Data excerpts

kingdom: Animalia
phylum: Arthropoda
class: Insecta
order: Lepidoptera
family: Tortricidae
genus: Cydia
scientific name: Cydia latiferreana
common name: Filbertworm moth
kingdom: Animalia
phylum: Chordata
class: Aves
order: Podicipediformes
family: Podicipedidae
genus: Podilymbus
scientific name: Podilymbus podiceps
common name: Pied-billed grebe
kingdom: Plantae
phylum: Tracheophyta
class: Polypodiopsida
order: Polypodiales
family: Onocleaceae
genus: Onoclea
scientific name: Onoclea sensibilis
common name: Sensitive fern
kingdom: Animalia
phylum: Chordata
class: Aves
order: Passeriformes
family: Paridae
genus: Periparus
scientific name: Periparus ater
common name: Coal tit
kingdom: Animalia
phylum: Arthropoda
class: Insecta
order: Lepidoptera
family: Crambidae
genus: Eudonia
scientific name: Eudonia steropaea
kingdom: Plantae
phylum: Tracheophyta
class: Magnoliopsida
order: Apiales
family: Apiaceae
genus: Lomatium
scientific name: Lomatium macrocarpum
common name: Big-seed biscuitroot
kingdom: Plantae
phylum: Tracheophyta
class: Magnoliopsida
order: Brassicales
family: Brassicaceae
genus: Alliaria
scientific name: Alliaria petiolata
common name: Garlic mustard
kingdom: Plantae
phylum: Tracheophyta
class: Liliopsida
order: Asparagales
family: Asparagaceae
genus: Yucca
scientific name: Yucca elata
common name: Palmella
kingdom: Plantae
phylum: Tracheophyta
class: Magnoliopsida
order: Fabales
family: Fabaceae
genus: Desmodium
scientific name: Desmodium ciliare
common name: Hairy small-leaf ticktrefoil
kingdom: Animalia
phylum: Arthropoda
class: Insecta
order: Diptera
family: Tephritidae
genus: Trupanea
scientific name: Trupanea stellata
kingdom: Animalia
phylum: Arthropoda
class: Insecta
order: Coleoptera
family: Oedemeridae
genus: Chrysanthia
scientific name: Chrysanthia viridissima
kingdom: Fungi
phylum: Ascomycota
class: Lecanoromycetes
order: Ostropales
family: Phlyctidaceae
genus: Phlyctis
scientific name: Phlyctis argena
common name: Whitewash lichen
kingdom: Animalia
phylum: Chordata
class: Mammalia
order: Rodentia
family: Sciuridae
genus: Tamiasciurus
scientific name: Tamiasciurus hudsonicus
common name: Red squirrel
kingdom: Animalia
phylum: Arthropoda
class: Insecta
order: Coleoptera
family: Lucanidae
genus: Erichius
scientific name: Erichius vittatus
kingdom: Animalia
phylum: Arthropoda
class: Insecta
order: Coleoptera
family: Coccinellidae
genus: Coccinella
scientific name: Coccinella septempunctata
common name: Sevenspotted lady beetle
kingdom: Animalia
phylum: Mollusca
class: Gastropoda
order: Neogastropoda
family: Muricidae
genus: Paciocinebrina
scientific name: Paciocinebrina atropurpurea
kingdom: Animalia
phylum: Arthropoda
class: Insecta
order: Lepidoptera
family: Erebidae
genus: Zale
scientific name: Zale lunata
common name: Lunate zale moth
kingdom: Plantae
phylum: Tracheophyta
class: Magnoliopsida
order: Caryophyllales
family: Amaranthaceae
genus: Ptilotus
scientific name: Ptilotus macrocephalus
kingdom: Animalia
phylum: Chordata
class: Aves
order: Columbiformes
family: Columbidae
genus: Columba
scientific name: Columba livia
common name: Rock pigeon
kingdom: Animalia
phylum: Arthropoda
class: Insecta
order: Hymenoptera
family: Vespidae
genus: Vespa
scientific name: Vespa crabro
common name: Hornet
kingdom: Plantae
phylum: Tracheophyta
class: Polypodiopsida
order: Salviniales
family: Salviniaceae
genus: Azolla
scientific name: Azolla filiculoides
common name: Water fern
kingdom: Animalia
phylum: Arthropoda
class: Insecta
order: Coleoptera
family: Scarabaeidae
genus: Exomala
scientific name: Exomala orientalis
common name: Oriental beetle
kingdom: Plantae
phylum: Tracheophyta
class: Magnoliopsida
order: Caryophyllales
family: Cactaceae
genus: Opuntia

■ **YOUR TASK**:
Can you convert everything in the listing, from its first line down to and including the line containing "order: Brassicales", into a JSON list of strings with one string per line and blank lines left out?

■ **TASK OUTPUT**:
[
  "kingdom: Animalia",
  "phylum: Arthropoda",
  "class: Insecta",
  "order: Lepidoptera",
  "family: Tortricidae",
  "genus: Cydia",
  "scientific name: Cydia latiferreana",
  "common name: Filbertworm moth",
  "kingdom: Animalia",
  "phylum: Chordata",
  "class: Aves",
  "order: Podicipediformes",
  "family: Podicipedidae",
  "genus: Podilymbus",
  "scientific name: Podilymbus podiceps",
  "common name: Pied-billed grebe",
  "kingdom: Plantae",
  "phylum: Tracheophyta",
  "class: Polypodiopsida",
  "order: Polypodiales",
  "family: Onocleaceae",
  "genus: Onoclea",
  "scientific name: Onoclea sensibilis",
  "common name: Sensitive fern",
  "kingdom: Animalia",
  "phylum: Chordata",
  "class: Aves",
  "order: Passeriformes",
  "family: Paridae",
  "genus: Periparus",
  "scientific name: Periparus ater",
  "common name: Coal tit",
  "kingdom: Animalia",
  "phylum: Arthropoda",
  "class: Insecta",
  "order: Lepidoptera",
  "family: Crambidae",
  "genus: Eudonia",
  "scientific name: Eudonia steropaea",
  "kingdom: Plantae",
  "phylum: Tracheophyta",
  "class: Magnoliopsida",
  "order: Apiales",
  "family: Apiaceae",
  "genus: Lomatium",
  "scientific name: Lomatium macrocarpum",
  "common name: Big-seed biscuitroot",
  "kingdom: Plantae",
  "phylum: Tracheophyta",
  "class: Magnoliopsida",
  "order: Brassicales"
]